Acting or directing the other also requires trust and a shorthand. “Lizzie and I have a very different way to that [June and Nick dynamic] but a similar ease with one another where we live our lives in pretty similar ways,” Minghella says. “I think the thing that defines both of us is we’re both workaholics to a kind of unhealthy degree, and yet we don’t take ourselves very seriously.”
Minghella isn’t downplaying the workaholic moniker. Shell premiere at the 2024 Toronto Film Festival the night before Minghella’s first day shooting Season 6, but this is not the first time his schedule has been tight: “On my first film [directing], I wrapped Teen Spirit in London, got on a plane and was shooting the next morning in Toronto [on The Handmaid’s Tale].” Because of this nonstop mindset, Minghella hasn’t had much time to “acknowledge the chapter closing,” between wrapping The Handmaid’s Tale a couple of months ago and starting Industry in March.

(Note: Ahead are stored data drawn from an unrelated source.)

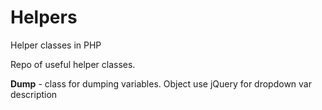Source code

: # Helpers
Helper classes in PHP

Repo of useful helper classes.

**Dump** - class for dumping variables. Object use jQuery for dropdown var description

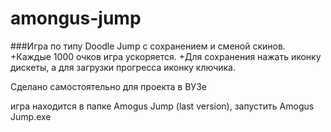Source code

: # amongus-jump
###Игра по типу Doodle Jump с сохранением и сменой скинов.
+Каждые 1000 очков игра ускоряется. 
+Для сохранения нажать иконку дискеты, а для загрузки прогресса иконку ключика.

Сделано самостоятельно для проекта в ВУЗе

игра находится в папке Amogus Jump (last version), запустить Amogus Jump.exe
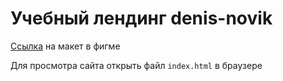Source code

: # Учебный лендинг denis-novik
[Ссылка](https://www.figma.com/file/5D9pDuLtS042hzaoN69Kd7/Free--Landing--Page-Template?type=design&node-id=0-1&mode=design&t=TbisMrIMCYvZTRh3-0) на макет в фигме

Для просмотра сайта открыть файл `index.html` в браузере
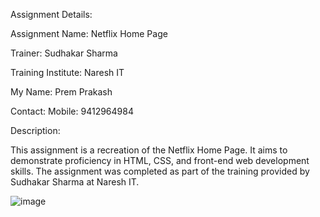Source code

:Assignment Details:

Assignment Name: Netflix Home Page

Trainer: Sudhakar Sharma

Training Institute: Naresh IT

My Name: Prem Prakash

Contact: Mobile: 9412964984

Description:

This assignment is a recreation of the Netflix Home Page. It aims to demonstrate proficiency in HTML, CSS, and front-end web development skills. The assignment was completed as part of the training provided by Sudhakar Sharma at Naresh IT.

![image](https://github.com/premprakashIT/Netflix_Home_Page/assets/123723114/028ee41e-5f91-469b-8d26-bd4e1aa18896)
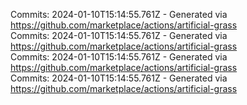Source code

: Commits: 2024-01-10T15:14:55.761Z - Generated via https://github.com/marketplace/actions/artificial-grass
<br>
Commits: 2024-01-10T15:14:55.761Z - Generated via https://github.com/marketplace/actions/artificial-grass
<br>
Commits: 2024-01-10T15:14:55.761Z - Generated via https://github.com/marketplace/actions/artificial-grass
<br>
Commits: 2024-01-10T15:14:55.761Z - Generated via https://github.com/marketplace/actions/artificial-grass
<br>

He admits that finishing this long-running series has been “very surreal” and is thankful HBO accommodated his request to attend the Los Angeles Handmaid’s Tale premiere in April. “It was so important to me to be there for that. I really wanted to figure out a way to get back for it,” Minghella says. “I wasn’t able to do a lot of press for the show, and that made me sad, because it’s a meaningful part of my life, and I wanted to celebrate with everybody.” The night made him very sentimental, particularly since he didn’t know when (or if) they would all be together in a room.
While the characters inhabit a conflict-heavy world, Minghella calls this experience of playing Nick “a great joy of my life.” It might be more salacious to read about behind-the-scenes feuds, but while Gilead is hell, the making of it has been anything but. “It was a pleasant experience from beginning to end for everybody. Really, nothing bad happened. I think it has got to be pretty singular for a long-running TV show,” Minghella laughs. “Normally, there’s some chaos, and we all got through it as great friends and all grateful to be there.”